(Text)
## start

Virtex-II Pro slave serial configuration problem....

So I thought, "how hard can it be to download to a V2P7 part using the slave serial mode?"

Well, pretty hard.

I have a 'master' FPGA that loads a 'slave' FPGA using the slave serial programming mode. The download process will work over and over, then suddenly decide not to work. Then it doesn't work for a long time. Very flakey.

The master FPGA drives PGM_N, CCLK, and DIN to the slave using

2.5V CMOS outputs. The signals all look clean, no over/undershoot, no glitches in the transition region, etc. The data setup/hold is over 100ns, the data is setup before the rising edge of CCLK and is held until after the falling edge. By default, the clock is held low and pulses high for about 70ns when new data is ready for the slave.

The master FPGA has very simple logic that interfaces to a PC. The PC can assert the PGM_N signal and can look at the status of INIT_N and DONE to monitor programmng status. The PC can also write a 32 bit word into the master which then serializes the data to the DIN and CCLK pins on the slave.

## end

(Data records)
## start

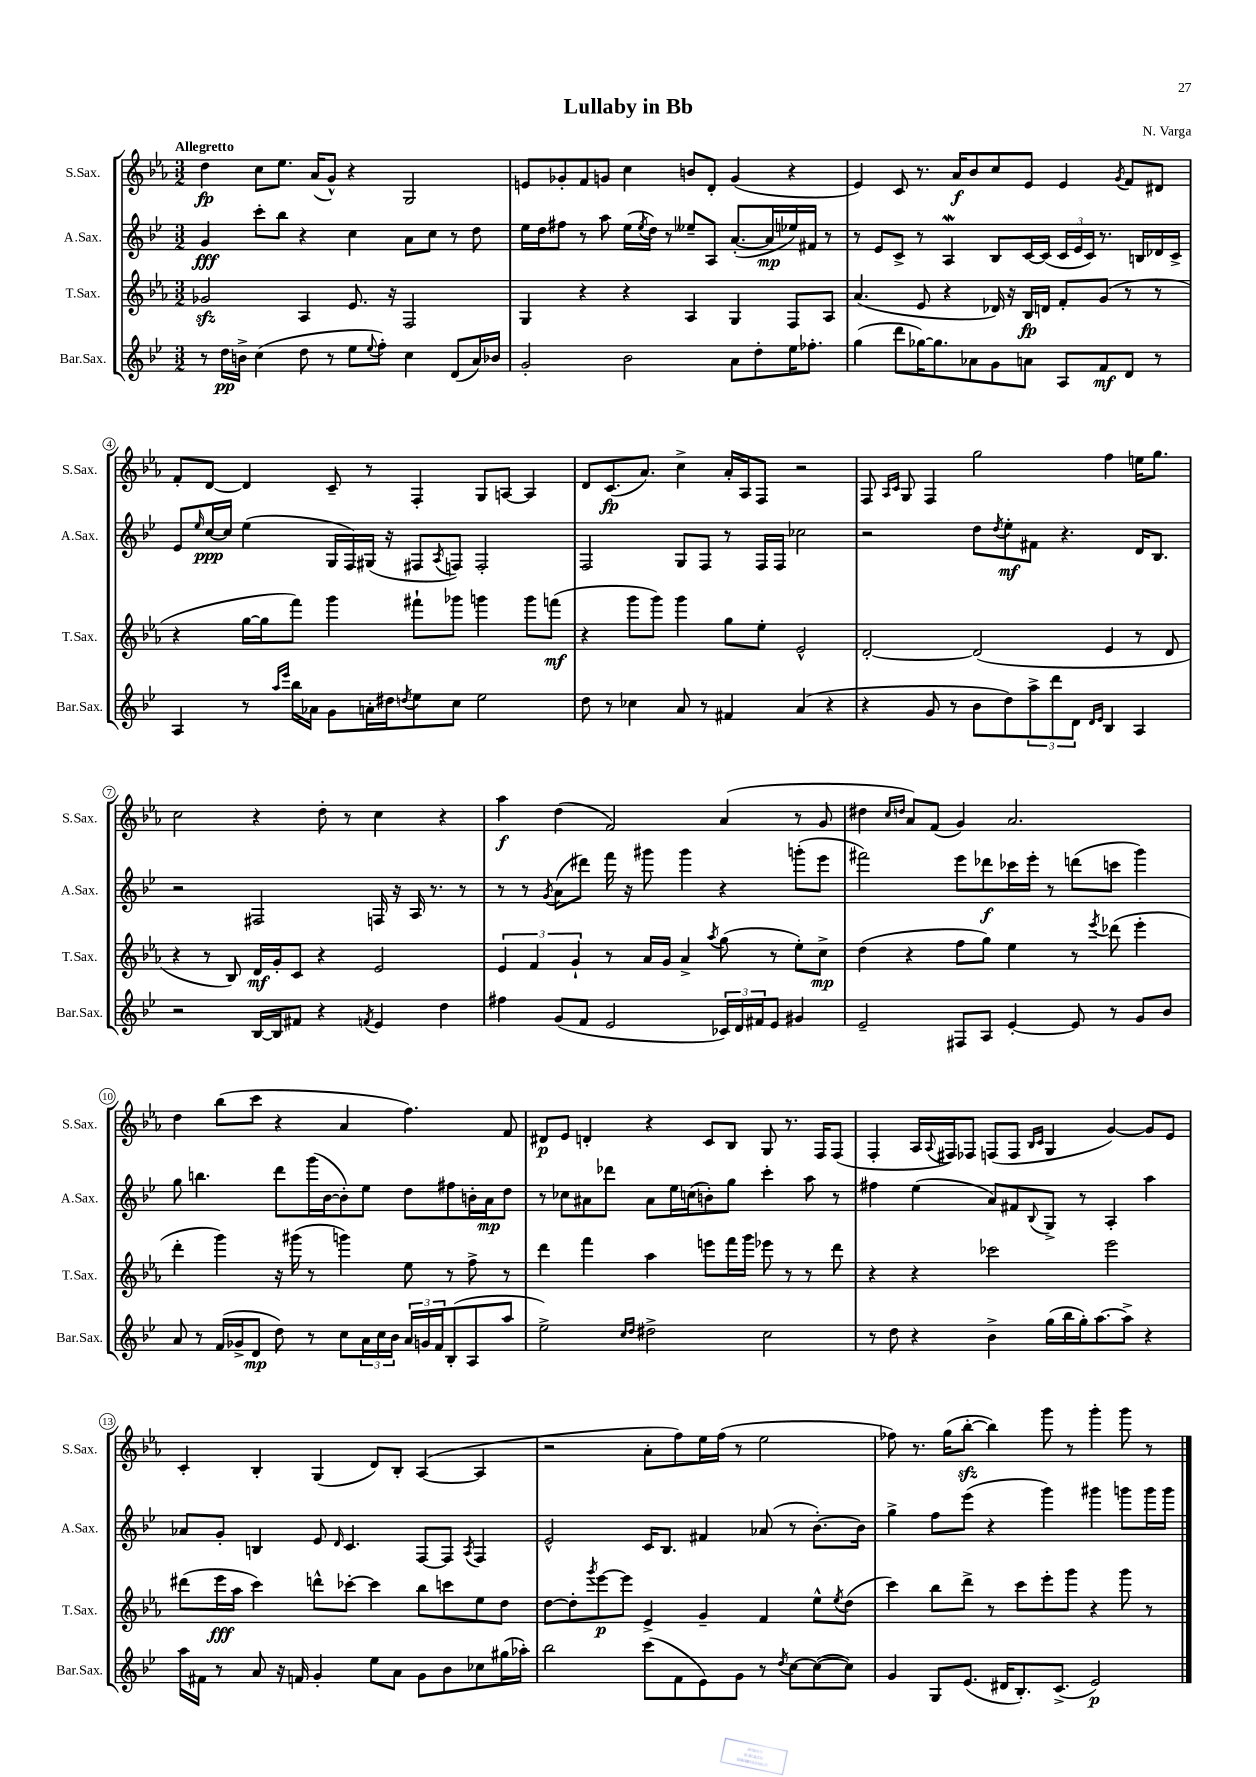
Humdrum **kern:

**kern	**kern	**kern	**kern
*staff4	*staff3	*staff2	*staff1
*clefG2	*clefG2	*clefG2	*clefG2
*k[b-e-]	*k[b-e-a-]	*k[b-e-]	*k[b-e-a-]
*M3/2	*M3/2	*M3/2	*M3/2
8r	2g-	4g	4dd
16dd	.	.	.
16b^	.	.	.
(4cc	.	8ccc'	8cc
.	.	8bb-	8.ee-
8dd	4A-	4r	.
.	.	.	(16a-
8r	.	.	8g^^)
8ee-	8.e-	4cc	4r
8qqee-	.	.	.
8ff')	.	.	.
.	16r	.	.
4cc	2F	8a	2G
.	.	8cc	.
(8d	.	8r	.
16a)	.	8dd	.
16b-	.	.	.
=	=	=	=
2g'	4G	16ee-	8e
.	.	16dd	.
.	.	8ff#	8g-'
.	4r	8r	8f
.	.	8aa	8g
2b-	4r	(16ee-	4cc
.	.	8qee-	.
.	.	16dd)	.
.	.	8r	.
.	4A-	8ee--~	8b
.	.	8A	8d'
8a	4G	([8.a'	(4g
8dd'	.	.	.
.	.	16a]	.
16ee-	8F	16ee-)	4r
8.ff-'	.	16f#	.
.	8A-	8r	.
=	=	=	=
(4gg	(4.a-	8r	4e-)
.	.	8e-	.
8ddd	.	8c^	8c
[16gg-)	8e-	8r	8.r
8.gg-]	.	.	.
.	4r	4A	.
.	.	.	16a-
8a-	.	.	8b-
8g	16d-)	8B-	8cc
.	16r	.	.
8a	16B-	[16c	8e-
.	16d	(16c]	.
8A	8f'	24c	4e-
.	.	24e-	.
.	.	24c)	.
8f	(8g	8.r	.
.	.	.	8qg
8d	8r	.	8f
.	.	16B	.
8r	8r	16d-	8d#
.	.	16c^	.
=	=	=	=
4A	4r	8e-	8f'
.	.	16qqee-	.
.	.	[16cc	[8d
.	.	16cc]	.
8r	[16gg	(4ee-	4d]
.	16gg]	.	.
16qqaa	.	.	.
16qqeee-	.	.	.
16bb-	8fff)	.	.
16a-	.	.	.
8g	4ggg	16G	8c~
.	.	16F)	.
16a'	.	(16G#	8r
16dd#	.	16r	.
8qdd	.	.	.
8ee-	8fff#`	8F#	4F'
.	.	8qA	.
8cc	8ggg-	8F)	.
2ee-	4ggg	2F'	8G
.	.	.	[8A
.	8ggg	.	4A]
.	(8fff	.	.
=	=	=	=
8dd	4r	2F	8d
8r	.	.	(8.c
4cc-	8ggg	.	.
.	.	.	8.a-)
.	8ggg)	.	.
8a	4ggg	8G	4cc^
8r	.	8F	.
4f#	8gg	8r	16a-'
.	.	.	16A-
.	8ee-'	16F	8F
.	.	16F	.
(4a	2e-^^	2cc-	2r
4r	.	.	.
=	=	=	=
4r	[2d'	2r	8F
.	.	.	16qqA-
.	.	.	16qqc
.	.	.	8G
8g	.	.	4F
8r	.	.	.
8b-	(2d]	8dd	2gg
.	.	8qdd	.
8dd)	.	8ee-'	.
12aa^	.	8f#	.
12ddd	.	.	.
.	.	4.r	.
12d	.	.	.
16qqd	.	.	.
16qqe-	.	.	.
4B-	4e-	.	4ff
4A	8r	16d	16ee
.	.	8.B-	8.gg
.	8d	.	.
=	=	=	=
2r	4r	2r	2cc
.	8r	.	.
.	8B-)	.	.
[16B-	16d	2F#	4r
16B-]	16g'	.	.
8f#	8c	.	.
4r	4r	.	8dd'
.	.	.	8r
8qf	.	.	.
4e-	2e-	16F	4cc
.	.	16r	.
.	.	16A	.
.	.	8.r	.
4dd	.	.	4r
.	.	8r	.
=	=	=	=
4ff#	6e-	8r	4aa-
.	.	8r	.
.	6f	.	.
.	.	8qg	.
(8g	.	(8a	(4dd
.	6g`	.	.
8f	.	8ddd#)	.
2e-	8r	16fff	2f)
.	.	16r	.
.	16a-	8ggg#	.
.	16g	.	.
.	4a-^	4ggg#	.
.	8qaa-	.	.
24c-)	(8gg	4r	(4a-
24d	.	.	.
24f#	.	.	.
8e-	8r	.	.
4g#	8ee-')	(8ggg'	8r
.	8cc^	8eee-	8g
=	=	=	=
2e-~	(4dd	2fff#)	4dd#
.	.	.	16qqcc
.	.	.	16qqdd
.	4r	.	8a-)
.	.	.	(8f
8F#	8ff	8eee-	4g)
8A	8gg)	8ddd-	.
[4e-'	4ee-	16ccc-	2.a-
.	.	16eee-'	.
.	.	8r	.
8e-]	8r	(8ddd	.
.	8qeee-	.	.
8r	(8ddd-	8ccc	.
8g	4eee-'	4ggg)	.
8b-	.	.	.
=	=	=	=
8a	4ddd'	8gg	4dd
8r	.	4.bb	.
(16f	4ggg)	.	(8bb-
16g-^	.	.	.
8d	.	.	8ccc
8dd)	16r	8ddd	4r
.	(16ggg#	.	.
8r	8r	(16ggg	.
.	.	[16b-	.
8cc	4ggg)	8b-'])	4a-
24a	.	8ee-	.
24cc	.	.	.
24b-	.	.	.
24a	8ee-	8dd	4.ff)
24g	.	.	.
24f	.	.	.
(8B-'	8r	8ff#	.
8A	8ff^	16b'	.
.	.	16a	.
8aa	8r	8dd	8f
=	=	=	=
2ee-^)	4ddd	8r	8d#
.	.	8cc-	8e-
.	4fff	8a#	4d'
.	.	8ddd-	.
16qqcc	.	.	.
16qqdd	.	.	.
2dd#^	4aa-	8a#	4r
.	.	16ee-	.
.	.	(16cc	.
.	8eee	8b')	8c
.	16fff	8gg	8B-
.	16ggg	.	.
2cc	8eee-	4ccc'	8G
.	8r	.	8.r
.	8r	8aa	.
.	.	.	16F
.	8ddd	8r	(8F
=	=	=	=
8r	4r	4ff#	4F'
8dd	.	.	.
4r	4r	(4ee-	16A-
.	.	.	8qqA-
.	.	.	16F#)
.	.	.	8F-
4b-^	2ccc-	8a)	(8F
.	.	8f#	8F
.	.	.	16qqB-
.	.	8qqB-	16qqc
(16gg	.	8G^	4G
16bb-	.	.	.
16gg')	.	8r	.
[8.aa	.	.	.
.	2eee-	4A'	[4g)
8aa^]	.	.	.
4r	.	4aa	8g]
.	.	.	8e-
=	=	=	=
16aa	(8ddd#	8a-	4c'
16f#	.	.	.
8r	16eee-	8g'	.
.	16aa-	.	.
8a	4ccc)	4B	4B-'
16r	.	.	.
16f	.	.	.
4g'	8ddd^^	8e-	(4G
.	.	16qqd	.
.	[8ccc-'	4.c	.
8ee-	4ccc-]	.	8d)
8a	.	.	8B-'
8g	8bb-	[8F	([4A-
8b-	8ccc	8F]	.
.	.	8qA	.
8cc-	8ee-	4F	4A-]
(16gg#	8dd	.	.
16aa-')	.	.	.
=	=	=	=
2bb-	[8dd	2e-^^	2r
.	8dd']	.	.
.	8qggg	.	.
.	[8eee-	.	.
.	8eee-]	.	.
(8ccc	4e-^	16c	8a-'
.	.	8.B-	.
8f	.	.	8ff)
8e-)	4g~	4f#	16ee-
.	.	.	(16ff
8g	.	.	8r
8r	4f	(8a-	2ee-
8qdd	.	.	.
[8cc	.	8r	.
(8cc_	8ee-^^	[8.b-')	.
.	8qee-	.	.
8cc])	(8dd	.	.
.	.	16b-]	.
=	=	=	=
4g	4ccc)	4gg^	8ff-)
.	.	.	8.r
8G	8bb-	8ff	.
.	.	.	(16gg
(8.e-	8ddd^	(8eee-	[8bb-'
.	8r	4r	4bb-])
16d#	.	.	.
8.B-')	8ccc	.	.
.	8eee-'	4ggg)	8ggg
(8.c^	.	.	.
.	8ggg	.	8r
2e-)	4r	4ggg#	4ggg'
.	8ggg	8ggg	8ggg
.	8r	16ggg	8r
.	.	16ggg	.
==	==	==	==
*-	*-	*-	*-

## end

(Task instructions)
(a) In the Virtex-II Pro configuration post, for roughly how long does CCLK pulse high when new data is ready for the slave?
(b) Please continue the post about the Virtex-II Pro slave serial configuration problem from where it stops, in the same first-person voice.

(In response)
(a) About 70ns.

(b)
Things to note: 1) The download is flakey, but since it can succeed multiple times in a row, I'm pretty sure that the bit order of data being shifted into the slave FPGA is correct. 2) I've added logic to grab the output data using the output CCLK clock so the PC can verify that the data has not been corrupted. It always reads back correctly. 3) I've turned the 'debug' flag on in bitgen so I can look at the DOUT pin. When things work, I get lots of pulses out of DOUT, when download fails, DOUT will either pulse low once or pulse low multiple times, but stop pulsing before the download completes. 4) Occasionally, INIT_N is asserted by the FPGA before the download is done. 5) The data loads to the slave in bursts of 32 bits, ie, the PC sends a 32 bit word, the master serializes it, then everything waits while the PC realises it's done and loads the next word. It's about 150 usec between 'bursts'.

3 & 4 lead me to believe the slave FPGA is receiving corrupted data or a bad clock occasionally, BUT... the signals look fine.

We have M[2:0] and HSWAP_EN pulled to 2.5V using 10K resistors. PWRDWN_N is floating as is VBATT. The JTAG signal are also pulled to static levels.

It almost acts like there's a floating pin - if it's in one state everything is fine, if it drifts or comes up in the 'wrong' state, the download fails.

Has anyone run into problems like this? My local FAE is stumped as am I.

Thanks for any insights!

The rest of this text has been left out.